News of the writedowns come days after The Irish Times reported that bids for the North Dock office scheme near the bank’s HQ have come in well below the €130 million that receivers to the development had sought. First-round offers are said to have come in at between €60 million and €95 million.

Office values are expected to fall further this year, even as the ECB begins to cut interest rates

Capital values in the Irish office sector fell by 17 per cent last year, bringing the total decline since March 2020 to 26 per cent, according to AIB. Values have been hit by an acceleration of hybrid working arrangements in the wake of the Covid-19 pandemic and a sharp increase in interest rates. The European Central Bank’s (ECB) main lending rate jumped from zero to 4.5 per cent in the 15 months to last September.

Office values are expected to fall further this year, even as the ECB begins to cut interest rates.

The Central Bank had generated more than €23.5 billion of profits in the 15 years to 2022, driven by the response of central bankers in Dublin and Frankfurt to the near-collapses of the domestic banking system and the euro, and a decade of anaemic inflation across the euro zone.

More than €18.5 billion was transferred to the government over the period, cushioning the blow after taxpayers were forced to commit €64 billion to rescue the banking system and successive budget deficits.

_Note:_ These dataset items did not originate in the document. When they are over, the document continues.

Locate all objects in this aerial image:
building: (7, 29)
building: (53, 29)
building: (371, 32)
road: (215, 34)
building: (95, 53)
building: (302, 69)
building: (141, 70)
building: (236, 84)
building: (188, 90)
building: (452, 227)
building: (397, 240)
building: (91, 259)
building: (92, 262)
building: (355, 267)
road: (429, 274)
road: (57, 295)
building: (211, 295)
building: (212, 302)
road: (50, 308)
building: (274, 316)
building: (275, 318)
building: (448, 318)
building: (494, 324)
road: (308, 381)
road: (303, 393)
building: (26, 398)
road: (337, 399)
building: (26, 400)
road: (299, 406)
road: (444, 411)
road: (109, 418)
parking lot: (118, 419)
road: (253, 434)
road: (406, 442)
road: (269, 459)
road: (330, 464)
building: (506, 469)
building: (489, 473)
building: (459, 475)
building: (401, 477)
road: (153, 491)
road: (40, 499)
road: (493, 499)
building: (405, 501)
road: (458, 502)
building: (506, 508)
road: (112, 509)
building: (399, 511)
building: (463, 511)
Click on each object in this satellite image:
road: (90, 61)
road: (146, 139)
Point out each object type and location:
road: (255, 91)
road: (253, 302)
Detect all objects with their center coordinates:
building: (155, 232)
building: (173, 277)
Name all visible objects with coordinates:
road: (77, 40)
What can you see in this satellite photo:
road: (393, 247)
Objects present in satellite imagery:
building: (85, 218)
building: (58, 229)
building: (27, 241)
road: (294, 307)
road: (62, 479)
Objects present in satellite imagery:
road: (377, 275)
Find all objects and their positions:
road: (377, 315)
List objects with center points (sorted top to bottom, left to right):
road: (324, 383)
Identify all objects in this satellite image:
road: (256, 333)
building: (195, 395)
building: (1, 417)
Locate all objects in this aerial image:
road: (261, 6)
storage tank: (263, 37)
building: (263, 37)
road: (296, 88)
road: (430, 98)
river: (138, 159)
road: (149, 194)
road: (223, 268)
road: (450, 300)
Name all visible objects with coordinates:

The profits were initially driven by interest on emergency loans to banks during the financial crisis. They have also been fuelled by multibillion-euro gains on the sale of government bonds used in 2013 to refinance the bailout of Irish Bank Resolution Corporation (IBRC), interest on bonds acquired under ECB quantitative easing programmes, as well as money made from charging commercial banks negative rates for excess deposits stored with the central bank.

The last of the IBRC-linked bonds were sold in 2023, while the Central Bank is now paying banks a 4 per cent interest rate on their surplus deposits, following a series of ECB rate hikes in the past two years in a fight against inflation.